> [The input]:
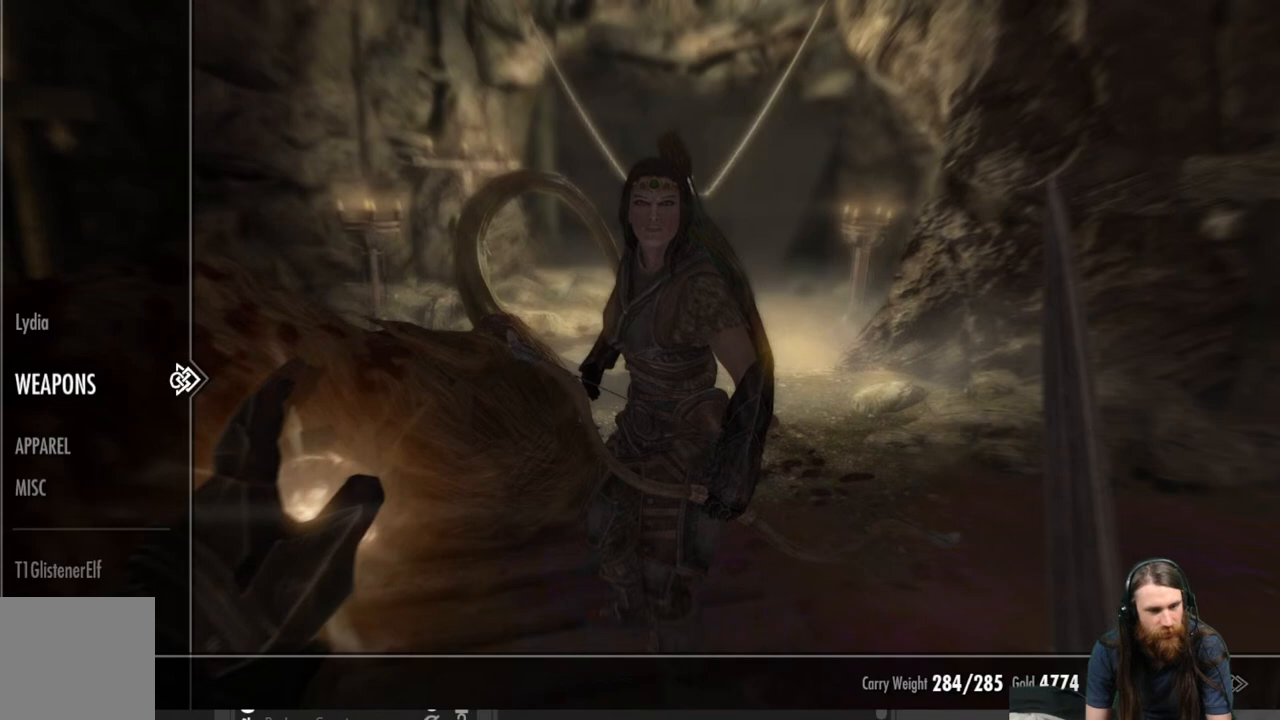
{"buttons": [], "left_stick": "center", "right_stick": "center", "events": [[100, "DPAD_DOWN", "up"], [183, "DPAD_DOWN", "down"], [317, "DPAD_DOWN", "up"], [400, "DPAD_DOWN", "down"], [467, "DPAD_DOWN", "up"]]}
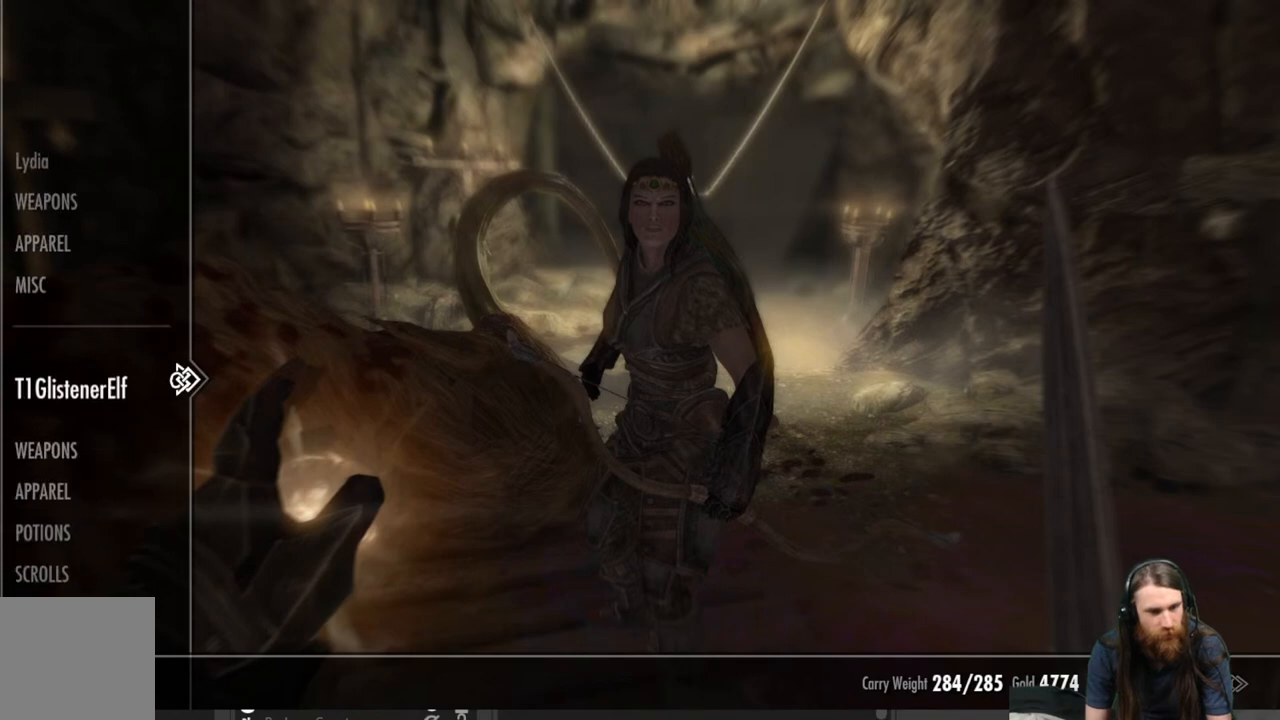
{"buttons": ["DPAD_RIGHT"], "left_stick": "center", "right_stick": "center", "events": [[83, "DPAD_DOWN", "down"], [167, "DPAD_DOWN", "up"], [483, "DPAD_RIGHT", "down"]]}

* * *

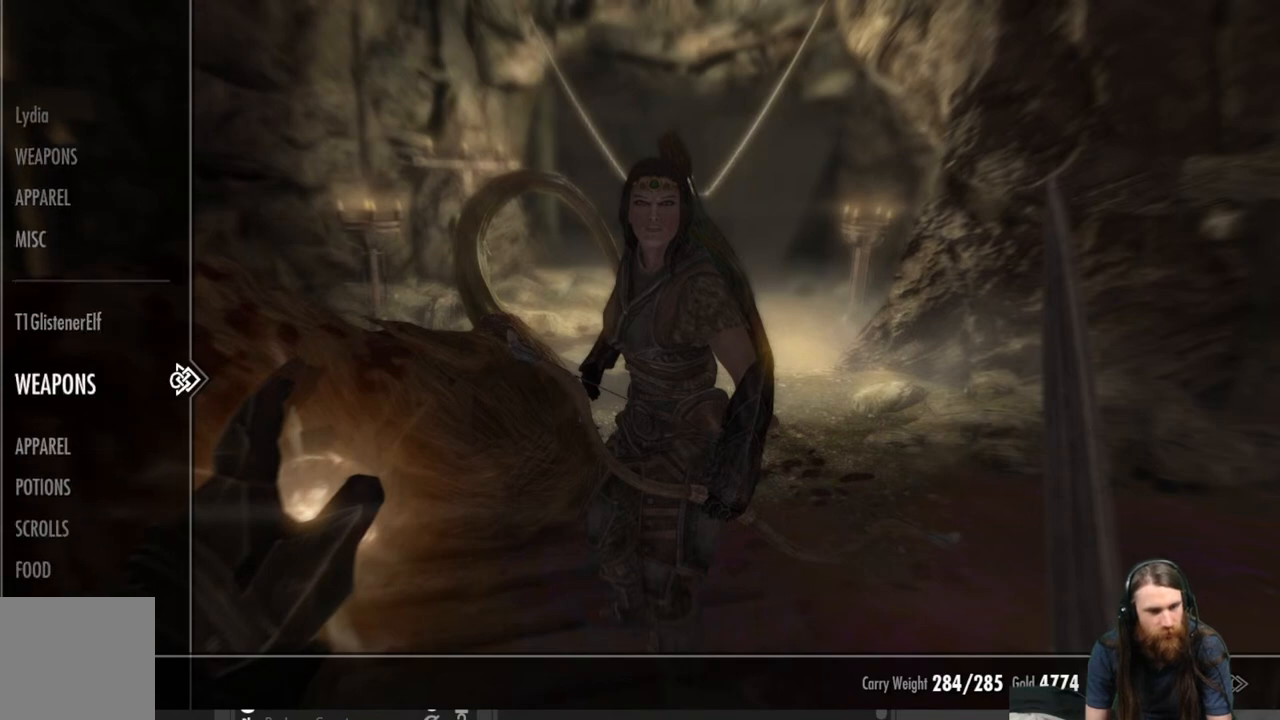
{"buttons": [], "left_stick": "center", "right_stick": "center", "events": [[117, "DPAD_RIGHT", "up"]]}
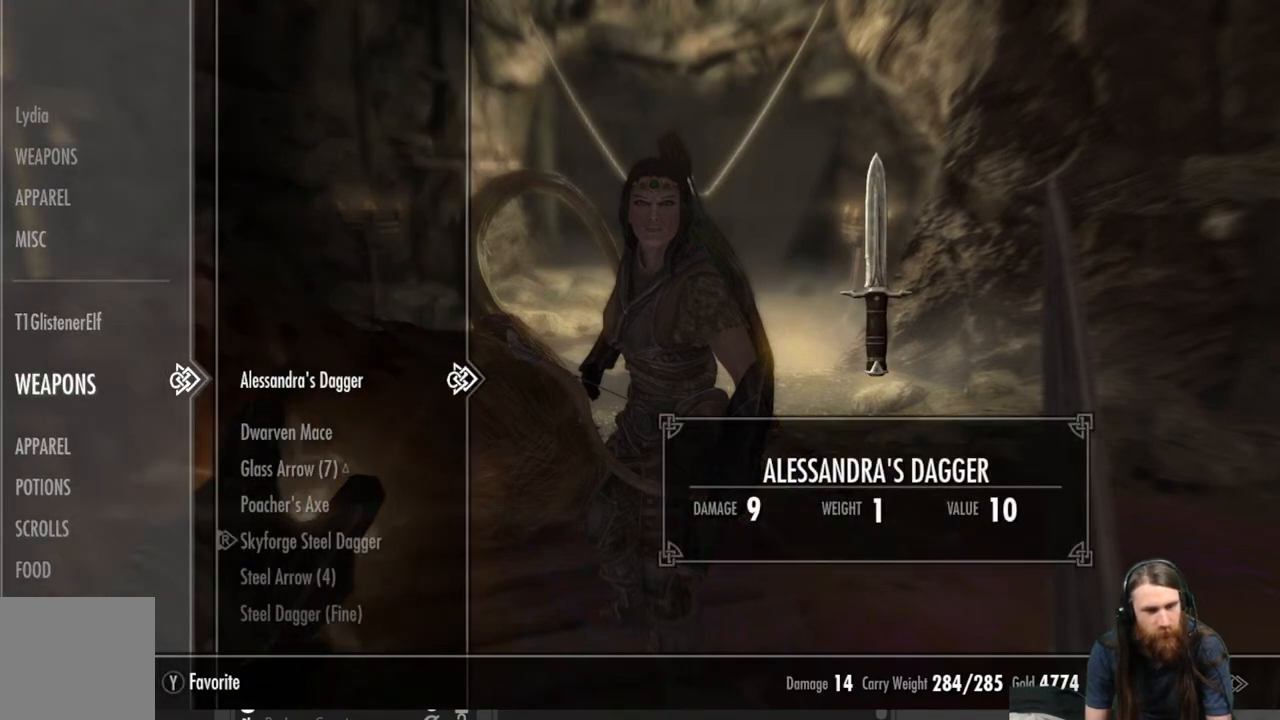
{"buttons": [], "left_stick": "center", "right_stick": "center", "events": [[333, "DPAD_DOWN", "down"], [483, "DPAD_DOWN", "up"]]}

* * *

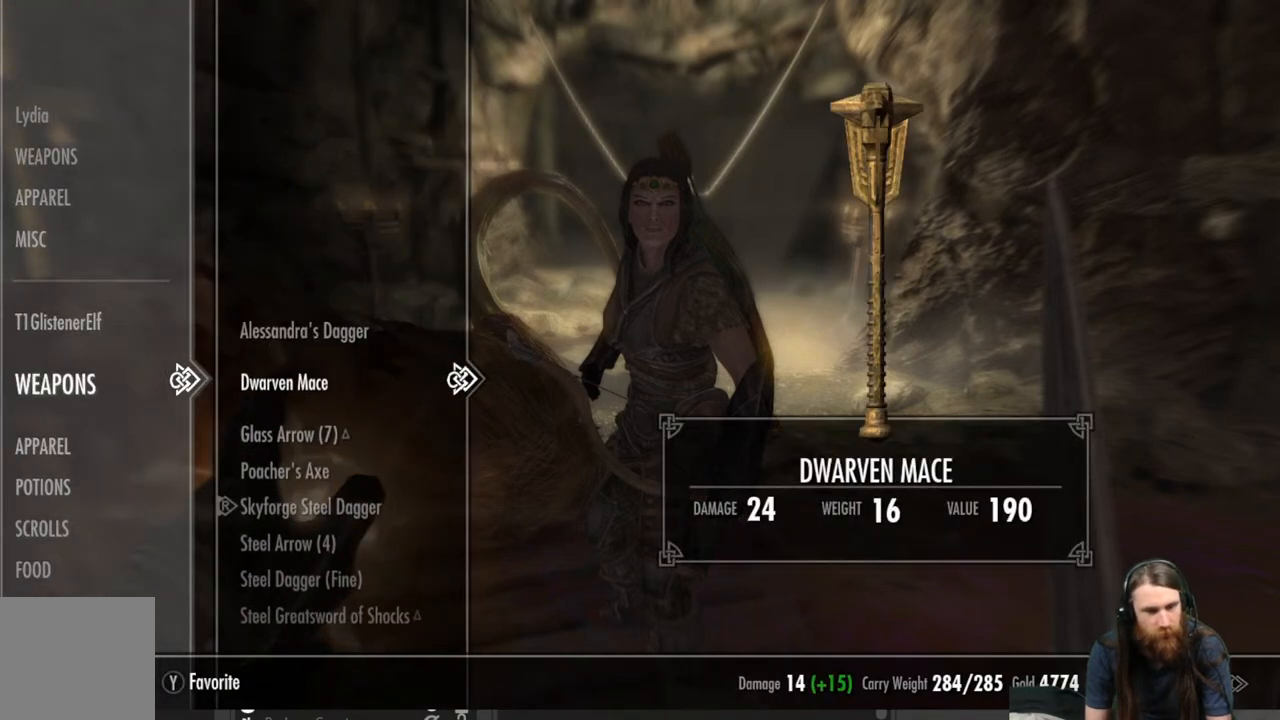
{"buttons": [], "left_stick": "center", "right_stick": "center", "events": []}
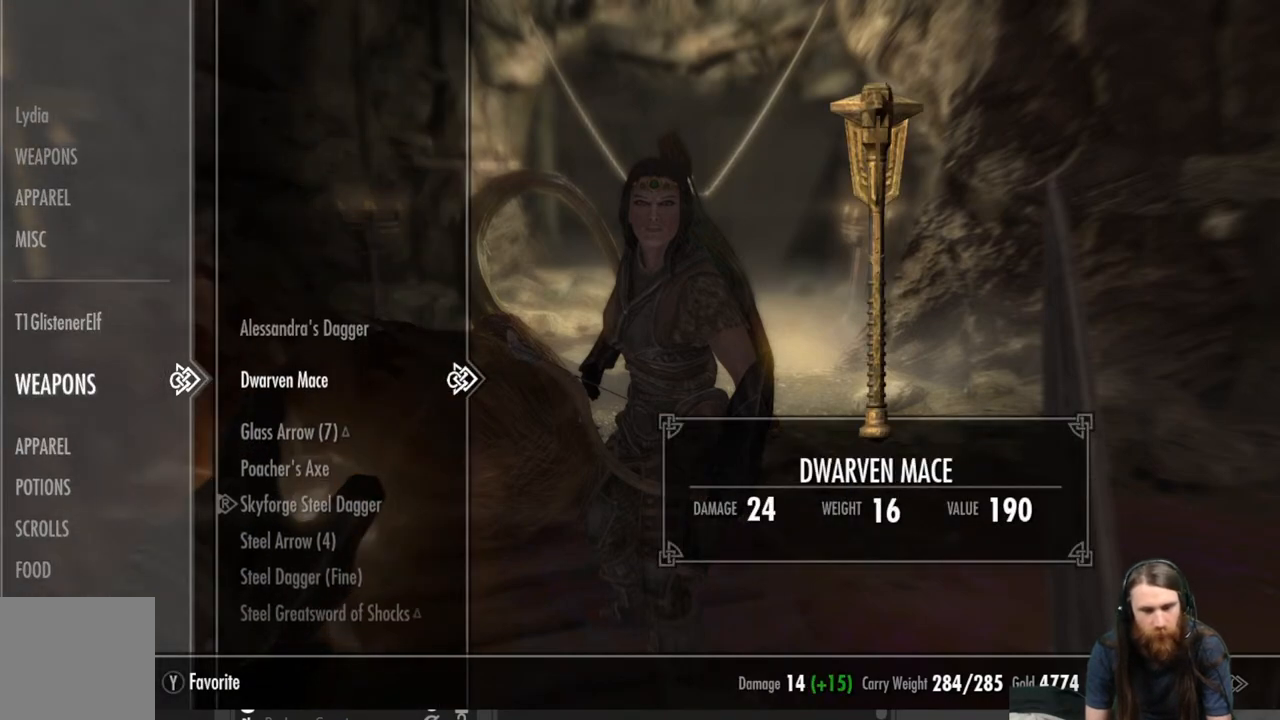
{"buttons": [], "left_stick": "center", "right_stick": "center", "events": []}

> [Directions]: State how many lines of the listing contain the word "down", giving the number by itself.

> [Result]: 3